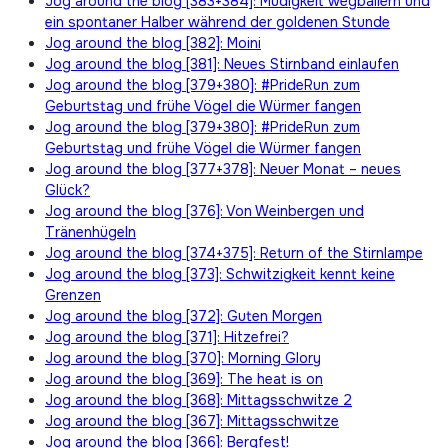
Jog around the blog [383+384]: Müdigkeit wegballern und
ein spontaner Halber während der goldenen Stunde
Jog around the blog [382]: Moini
Jog around the blog [381]: Neues Stirnband einlaufen
Jog around the blog [379+380]: #PrideRun zum
Geburtstag und frühe Vögel die Würmer fangen
Jog around the blog [379+380]: #PrideRun zum
Geburtstag und frühe Vögel die Würmer fangen
Jog around the blog [377+378]: Neuer Monat – neues
Glück?
Jog around the blog [376]: Von Weinbergen und
Tränenhügeln
Jog around the blog [374+375]: Return of the Stirnlampe
Jog around the blog [373]: Schwitzigkeit kennt keine
Grenzen
Jog around the blog [372]: Guten Morgen
Jog around the blog [371]: Hitzefrei?
Jog around the blog [370]: Morning Glory
Jog around the blog [369]: The heat is on
Jog around the blog [368]: Mittagsschwitze 2
Jog around the blog [367]: Mittagsschwitze
Jog around the blog [366]: Bergfest!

*PROBLEM REQUIREMENTS*: Restate the material word for word; no picture should appear in the copy.

*TASK ANSWER*:
Jog around the blog [383+384]: Müdigkeit wegballern und
ein spontaner Halber während der goldenen Stunde
Jog around the blog [382]: Moini
Jog around the blog [381]: Neues Stirnband einlaufen
Jog around the blog [379+380]: #PrideRun zum
Geburtstag und frühe Vögel die Würmer fangen
Jog around the blog [379+380]: #PrideRun zum
Geburtstag und frühe Vögel die Würmer fangen
Jog around the blog [377+378]: Neuer Monat – neues
Glück?
Jog around the blog [376]: Von Weinbergen und
Tränenhügeln
Jog around the blog [374+375]: Return of the Stirnlampe
Jog around the blog [373]: Schwitzigkeit kennt keine
Grenzen
Jog around the blog [372]: Guten Morgen
Jog around the blog [371]: Hitzefrei?
Jog around the blog [370]: Morning Glory
Jog around the blog [369]: The heat is on
Jog around the blog [368]: Mittagsschwitze 2
Jog around the blog [367]: Mittagsschwitze
Jog around the blog [366]: Bergfest!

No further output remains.